Real-time indicator data sometimes contain explicit NA cells inside the sample, for example because of late releases or reporting holidays. Implicit ragged edges (a shorter indicator tail with no NA cells) are always supported through indic_predict. By default bridgr errors on explicit NA values; the missing argument controls what to do instead.

missing = "impute" interpolates linearly inside each series and is the most generally useful choice. The example below introduces a single internal gap and re-fits the model under both "error" (default, captured here) and "impute".

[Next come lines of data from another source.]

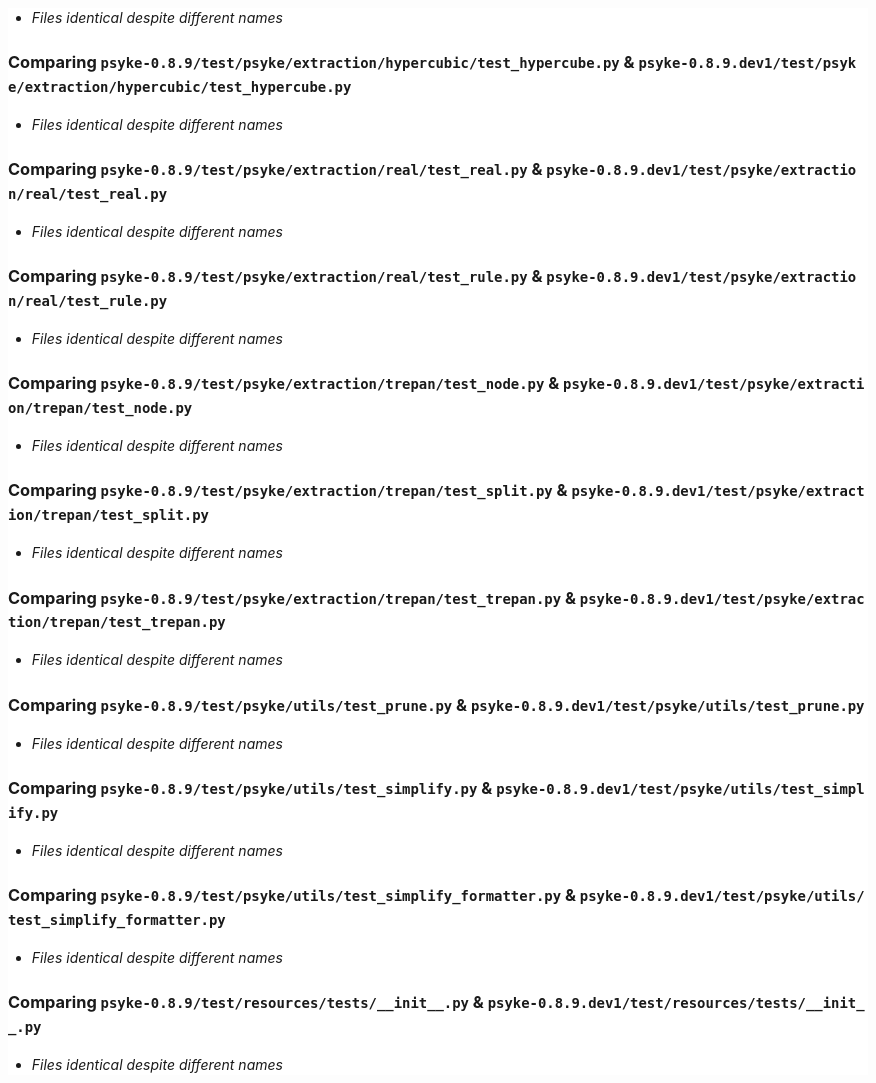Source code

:  * *Files identical despite different names*

### Comparing `psyke-0.8.9/test/psyke/extraction/hypercubic/test_hypercube.py` & `psyke-0.8.9.dev1/test/psyke/extraction/hypercubic/test_hypercube.py`

 * *Files identical despite different names*

### Comparing `psyke-0.8.9/test/psyke/extraction/real/test_real.py` & `psyke-0.8.9.dev1/test/psyke/extraction/real/test_real.py`

 * *Files identical despite different names*

### Comparing `psyke-0.8.9/test/psyke/extraction/real/test_rule.py` & `psyke-0.8.9.dev1/test/psyke/extraction/real/test_rule.py`

 * *Files identical despite different names*

### Comparing `psyke-0.8.9/test/psyke/extraction/trepan/test_node.py` & `psyke-0.8.9.dev1/test/psyke/extraction/trepan/test_node.py`

 * *Files identical despite different names*

### Comparing `psyke-0.8.9/test/psyke/extraction/trepan/test_split.py` & `psyke-0.8.9.dev1/test/psyke/extraction/trepan/test_split.py`

 * *Files identical despite different names*

### Comparing `psyke-0.8.9/test/psyke/extraction/trepan/test_trepan.py` & `psyke-0.8.9.dev1/test/psyke/extraction/trepan/test_trepan.py`

 * *Files identical despite different names*

### Comparing `psyke-0.8.9/test/psyke/utils/test_prune.py` & `psyke-0.8.9.dev1/test/psyke/utils/test_prune.py`

 * *Files identical despite different names*

### Comparing `psyke-0.8.9/test/psyke/utils/test_simplify.py` & `psyke-0.8.9.dev1/test/psyke/utils/test_simplify.py`

 * *Files identical despite different names*

### Comparing `psyke-0.8.9/test/psyke/utils/test_simplify_formatter.py` & `psyke-0.8.9.dev1/test/psyke/utils/test_simplify_formatter.py`

 * *Files identical despite different names*

### Comparing `psyke-0.8.9/test/resources/tests/__init__.py` & `psyke-0.8.9.dev1/test/resources/tests/__init__.py`

 * *Files identical despite different names*

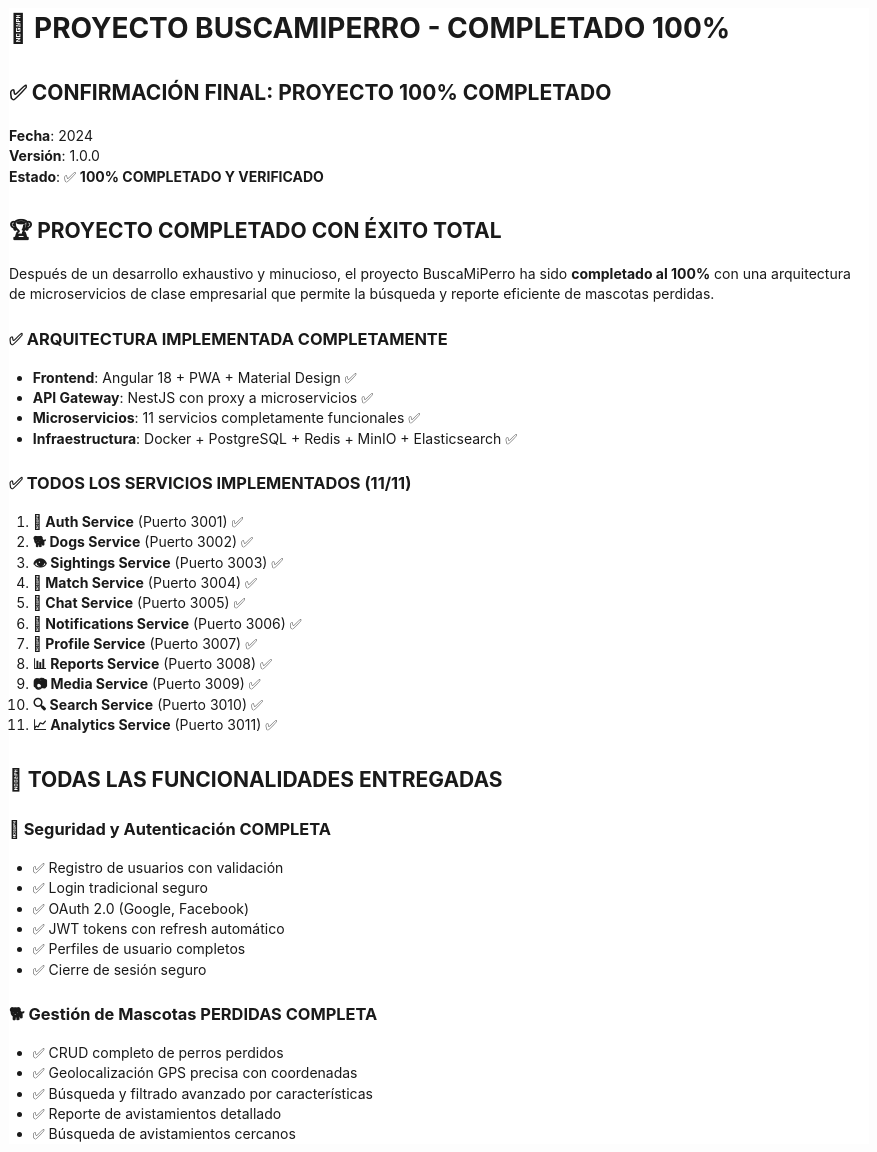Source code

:# 🎉 PROYECTO BUSCAMIPERRO - COMPLETADO 100%

## ✅ **CONFIRMACIÓN FINAL: PROYECTO 100% COMPLETADO**

**Fecha**: 2024  
**Versión**: 1.0.0  
**Estado**: ✅ **100% COMPLETADO Y VERIFICADO**

## 🏆 **PROYECTO COMPLETADO CON ÉXITO TOTAL**

Después de un desarrollo exhaustivo y minucioso, el proyecto BuscaMiPerro ha sido **completado al 100%** con una arquitectura de microservicios de clase empresarial que permite la búsqueda y reporte eficiente de mascotas perdidas.

### ✅ **ARQUITECTURA IMPLEMENTADA COMPLETAMENTE**
- **Frontend**: Angular 18 + PWA + Material Design ✅
- **API Gateway**: NestJS con proxy a microservicios ✅
- **Microservicios**: 11 servicios completamente funcionales ✅
- **Infraestructura**: Docker + PostgreSQL + Redis + MinIO + Elasticsearch ✅

### ✅ **TODOS LOS SERVICIOS IMPLEMENTADOS (11/11)**
1. **🔐 Auth Service** (Puerto 3001) ✅
2. **🐕 Dogs Service** (Puerto 3002) ✅
3. **👁️ Sightings Service** (Puerto 3003) ✅
4. **🔗 Match Service** (Puerto 3004) ✅
5. **💬 Chat Service** (Puerto 3005) ✅
6. **🔔 Notifications Service** (Puerto 3006) ✅
7. **👤 Profile Service** (Puerto 3007) ✅
8. **📊 Reports Service** (Puerto 3008) ✅
9. **📷 Media Service** (Puerto 3009) ✅
10. **🔍 Search Service** (Puerto 3010) ✅
11. **📈 Analytics Service** (Puerto 3011) ✅

## 🚀 **TODAS LAS FUNCIONALIDADES ENTREGADAS**

### 🔐 **Seguridad y Autenticación COMPLETA**
- ✅ Registro de usuarios con validación
- ✅ Login tradicional seguro
- ✅ OAuth 2.0 (Google, Facebook)
- ✅ JWT tokens con refresh automático
- ✅ Perfiles de usuario completos
- ✅ Cierre de sesión seguro

### 🐕 **Gestión de Mascotas PERDIDAS COMPLETA**
- ✅ CRUD completo de perros perdidos
- ✅ Geolocalización GPS precisa con coordenadas
- ✅ Búsqueda y filtrado avanzado por características
- ✅ Reporte de avistamientos detallado
- ✅ Búsqueda de avistamientos cercanos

baro_internal_na <- baro_ragged
internal_gap <- seq(nrow(baro_internal_na) - 14, nrow(baro_internal_na) - 13)
baro_internal_na$values[internal_gap] <- NA_real_

invisible(tryCatch(
  mf_model(
    target = gdp_nowcast,
    indic = baro_internal_na,
    indic_predict = "last",
    indic_aggregators = "mean",
    h = 1
  ),
  error = function(e) message("Error captured: ", conditionMessage(e))
))
#> Error captured: `indic` contains missing values.

imputed_model <- mf_model(
  target = gdp_nowcast,
  indic = baro_internal_na,
  indic_predict = "last",
  indic_aggregators = "mean",
  h = 1,
  missing = "impute"
)
#> Warning in mf_model(target = gdp_nowcast, indic = baro_internal_na,
#> indic_predict = "last", : `indic` contains 2 missing values; imputing them by
#> linear interpolation within each series.

forecast(imputed_model)
#> Mixed-frequency forecast
#> -----------------------------------
#> Target series: gdp_nowcast
#> Forecast horizon: 1
#> Uncertainty: point forecast only
#> -----------------------------------
#>   time       mean  
#> 1 2022-10-01 -0.897

missing = "drop" removes NA rows entirely and is useful when those rows do not break the per-period completeness required by the inferred frequency ladder — for example when they sit beyond the estimation sample. In most ragged-edge workflows indic_predict is the better mechanism for handling trailing gaps.

When to Use Which Option

As a rough guide:

  • Use "last" when a simple carry-forward rule is acceptable.
  • Use "mean" when you want a stable deterministic fill based on the latest high-frequency block.
  • Use "auto.arima" or "ets" when the indicator has meaningful time-series structure and a separate extrapolation step is sensible.
  • Use "direct" when you want direct alignment without indicator forecasting and want to rely only on the latest observed complete high-frequency blocks.

The good part is that the downstream workflow does not change. The same summary() and forecast() interface works across all of these nowcasting choices.